Engineer & Avochka
Engineer Engineer
Avochka Avochka
Engineer Engineer
Hey, I’ve been tinkering with a simple modular robot that could do basic household chores—thought it’d be a neat project to build together. What do you think, could it make everyday tasks a bit easier?
Avochka Avochka
That sounds like such a fun idea! A little robot helper could definitely make chores a bit lighter and maybe even bring some smiles while it works. How about we start sketching out the tasks it’ll do first, and then we can tackle the build together? I’m all in!
Engineer Engineer
Alright, first step: list the chores we want it to handle. 1. Sweep or vacuum a small area, 2. Move a cup or small tray from table to counter, 3. Open and close a light switch, 4. Pick up a dropped item and place it in the trash. Once we’ve nailed the task list, we can decide on sensors and actuators for each. Sound good?
Avochka Avochka
Sounds perfect! Those chores are just the right mix of useful and manageable. We can start by picking the best sensors for each job—maybe a camera or IR for the vacuum, a small arm for moving the cup, a simple switch sensor for the light, and a gripper with a proximity sensor for the trash pick‑up. Let’s map out the plan step by step and get this little helper ready!
Engineer Engineer
Cool, let’s break it down. 1. Vacuum: line‑following IR sensors plus a small brush motor. 2. Cup mover: two‑DOF arm with a 2‑pin gripper, use a gyroscope to keep it level. 3. Light switch: a simple toggle switch contact sensor and a servo to press it. 4. Trash pickup: a 5‑cm reach gripper, proximity IR for object detection, and a small lift servo. That’s the hardware skeleton. Next, wire the microcontroller and sketch a basic control flow. You ready?
Avochka Avochka
That’s a brilliant layout! I love how you’ve paired each task with the right parts. Wiring the microcontroller and writing the control flow is the next exciting step—just imagine the robot in action! I’m ready to dive in and help you map out the code and connections. Let’s make this a smooth, fun build!
Engineer Engineer
Great, start with a single microcontroller—Arduino or ESP32. Connect the IR sensors to analog inputs, the gyroscope to I2C, the servo pins to PWM, and the proximity sensor to digital input. In code, write a state machine: state 0 – idle, state 1 – vacuum, state 2 – move cup, state 3 – toggle light, state 4 – pick trash. Each state checks its sensor, drives actuators, then returns to idle. Let’s prototype each state separately, then integrate. That’ll keep debugging manageable. You ready to sketch the pinout?
Avochka Avochka
Sure thing! Here’s a quick pinout to keep it tidy: - IR sensors (vacuum) on A0–A3 - Gyro (I²C) on SDA (D2), SCL (D3) - Servos (arm, lift, light switch) on PWM pins D5, D6, D9 - Proximity sensor (trash) on digital pin D10 - Microcontroller ground and power as usual Let’s start wiring those and test each state one by one. We’ll have it running smoothly in no time!
Engineer Engineer
Looks solid, just double‑check the voltage levels on the sensors—most IR modules need 5 V but the ESP32 pins are 3.3 V, so use a level shifter or pull‑up resistors. Once that’s wired, upload a simple “blink” sketch to make sure the board’s alive, then start each state module.

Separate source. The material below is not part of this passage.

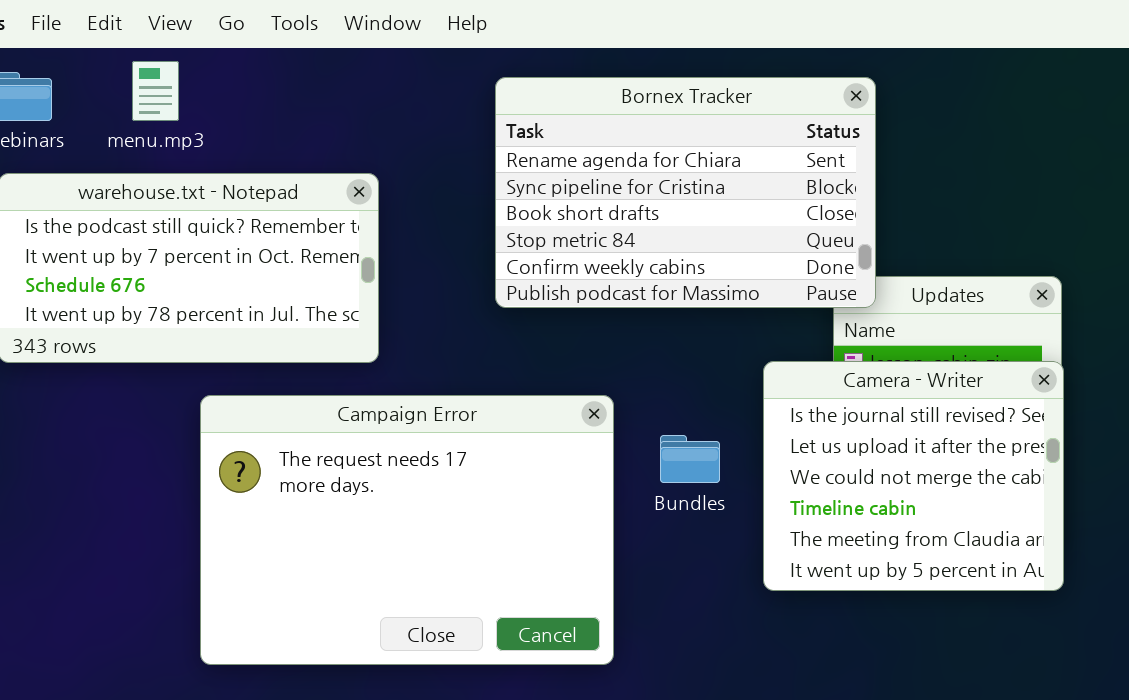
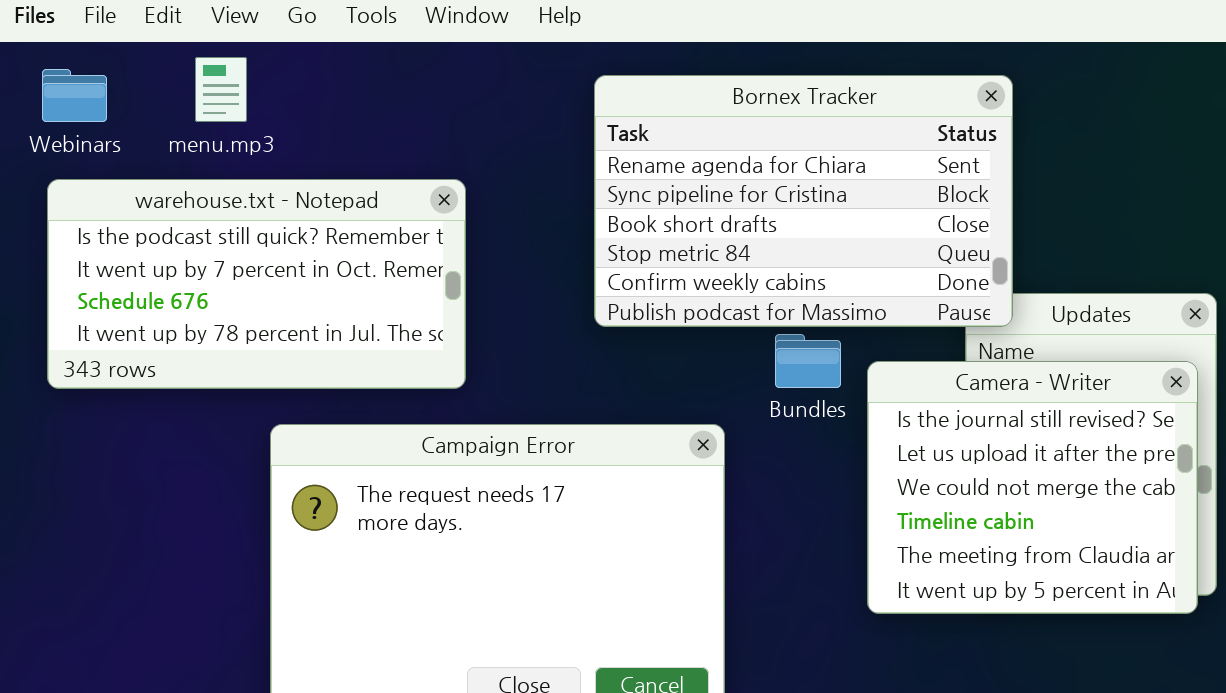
Camera - Writer: [763,361,1064,591] -> [867,361,1198,614], moved
Bundles: [660,435,720,483] -> [775,334,841,388], moved

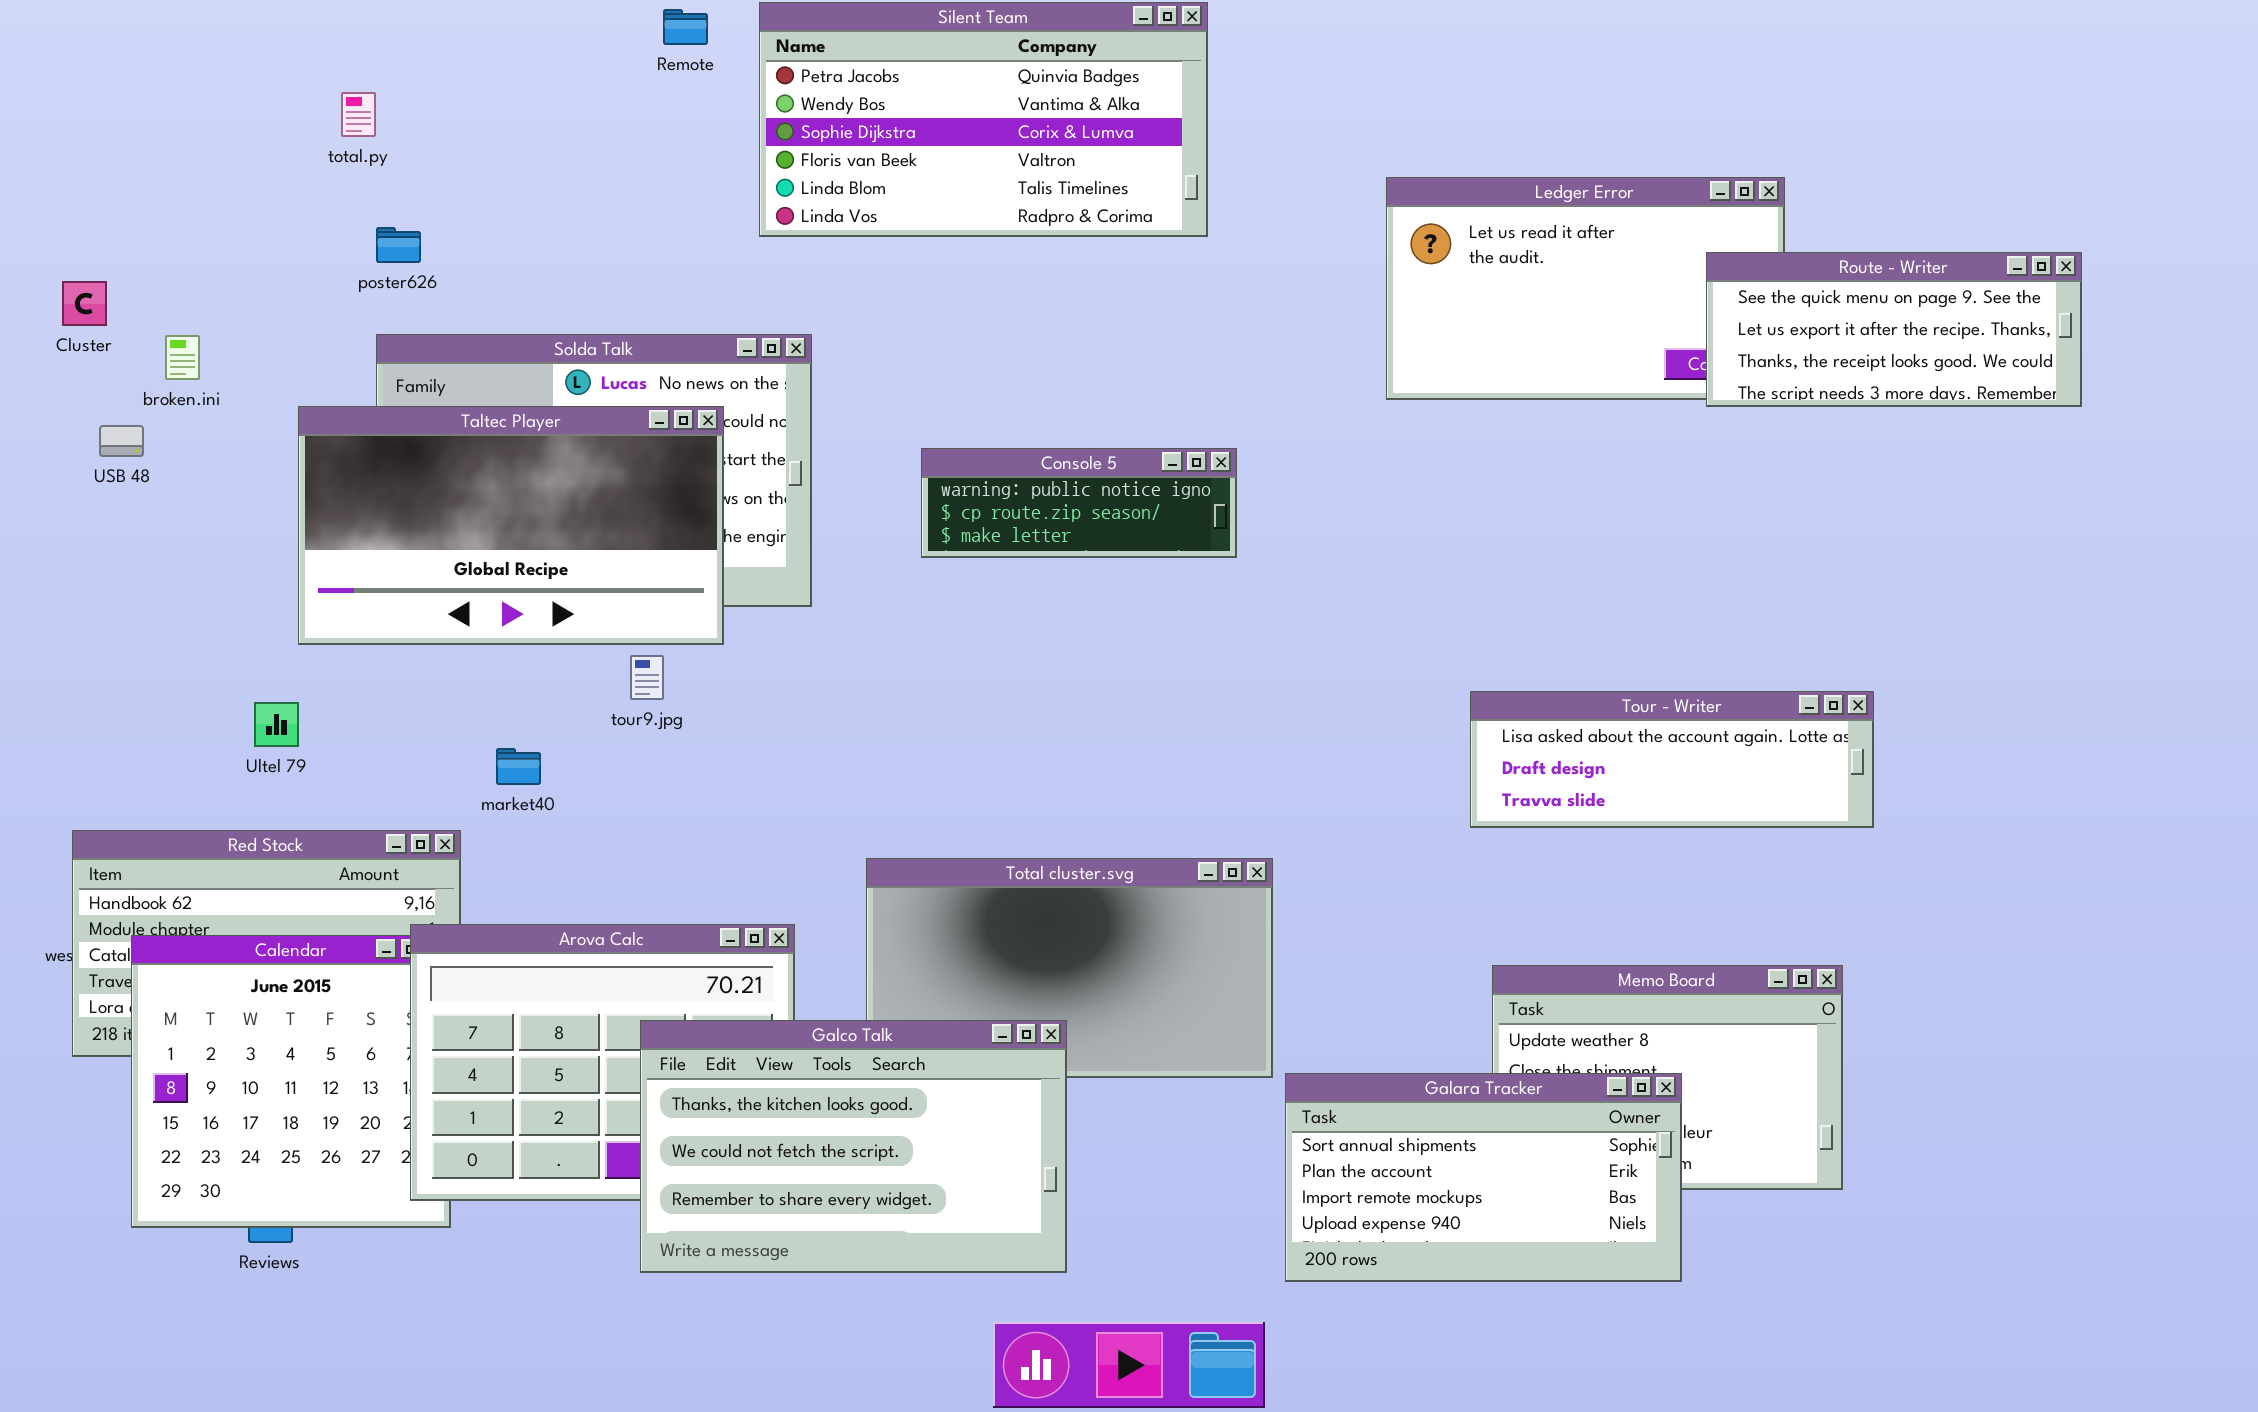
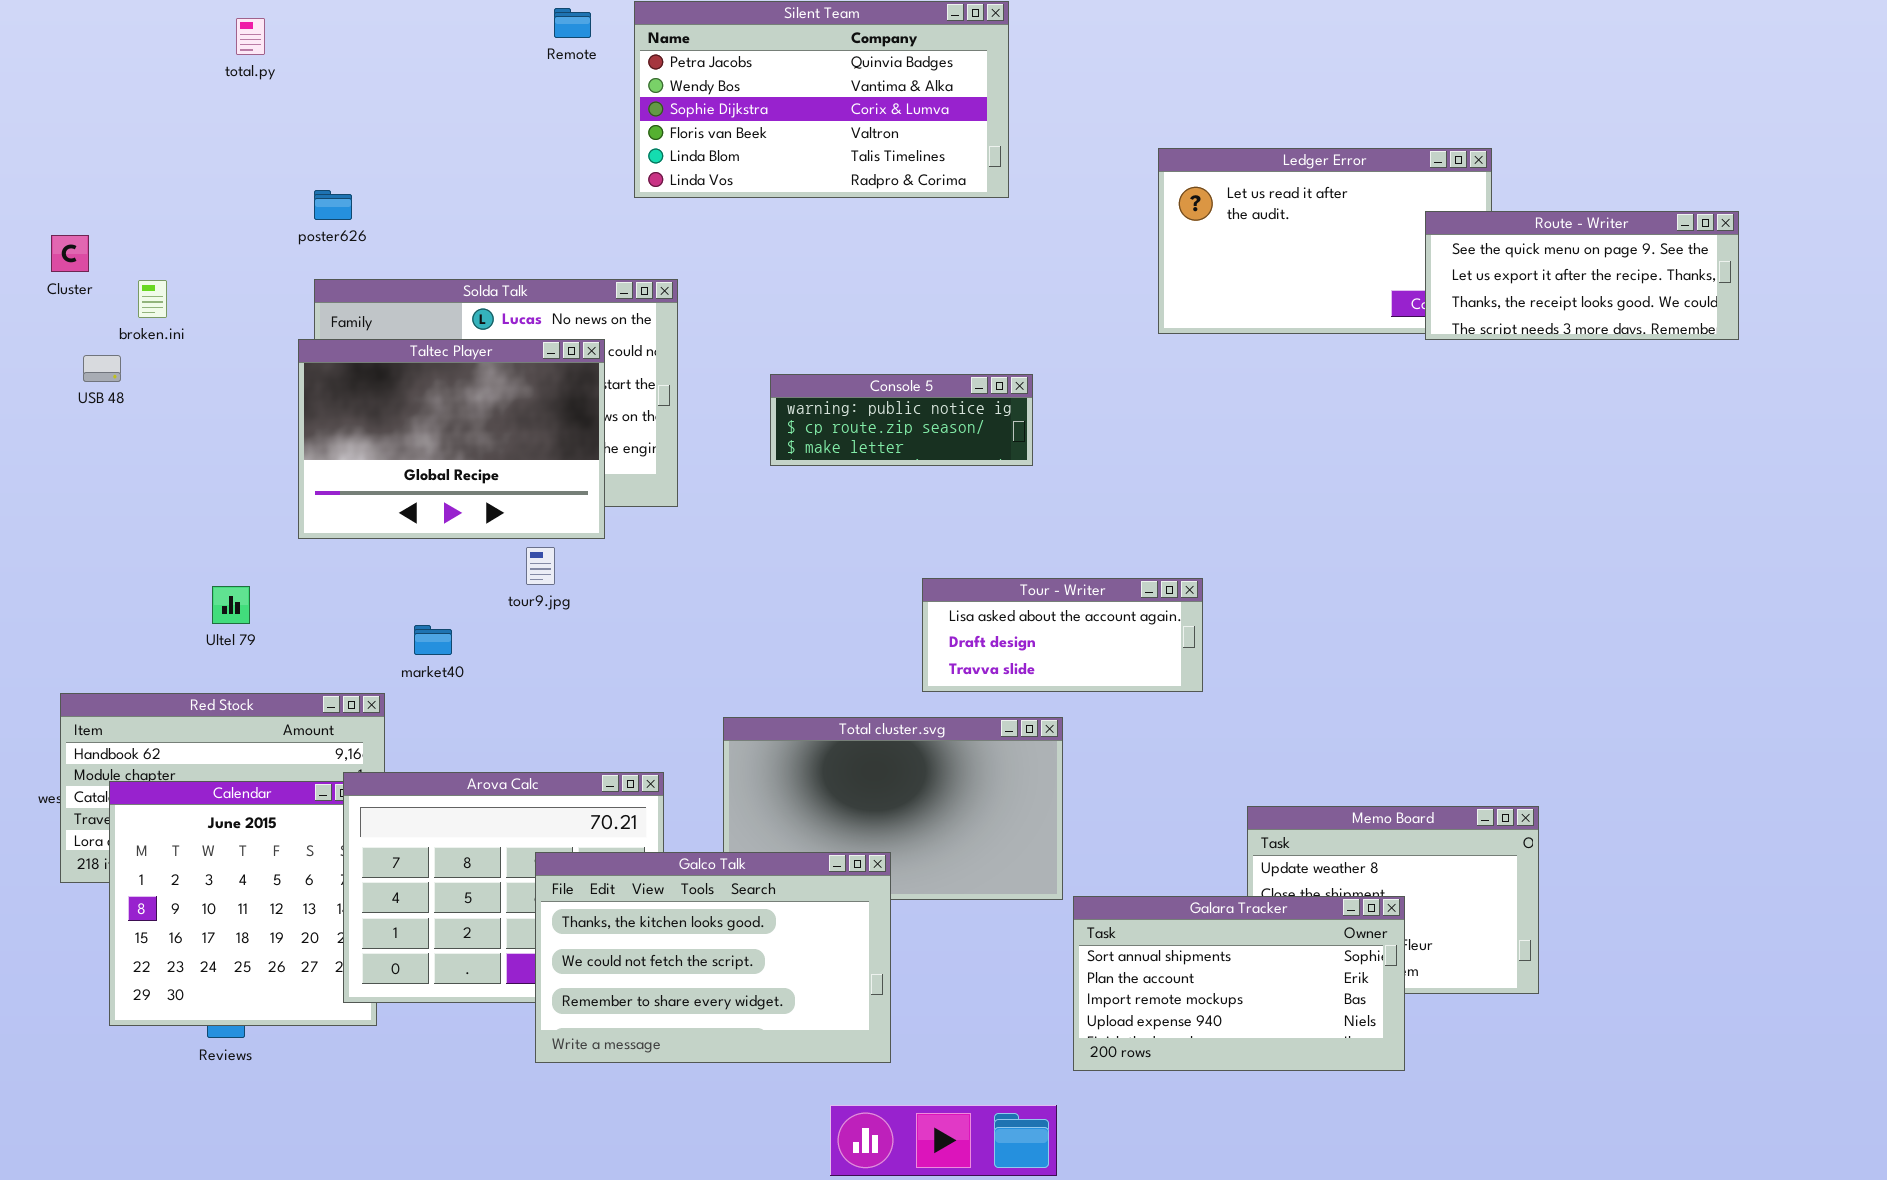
total.py: [341,92,376,137] -> [236,18,265,55], moved
Taltec Player: [298,406,724,645] -> [298,339,605,539], resized
Tour - Writer: [1470,691,1874,828] -> [922,578,1203,692], moved, resized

Keep the code modular, so you can test vacuum alone, then arm, etc. That way any faults stay isolated. Let’s get the first state running.
Avochka Avochka
That’s a smart move—keeping everything modular will make life so much easier. I’m on board to get the first state up and running, and I’ll be here to cheer you on every step of the way. Let’s get that blink test done and then dive into the vacuum mode!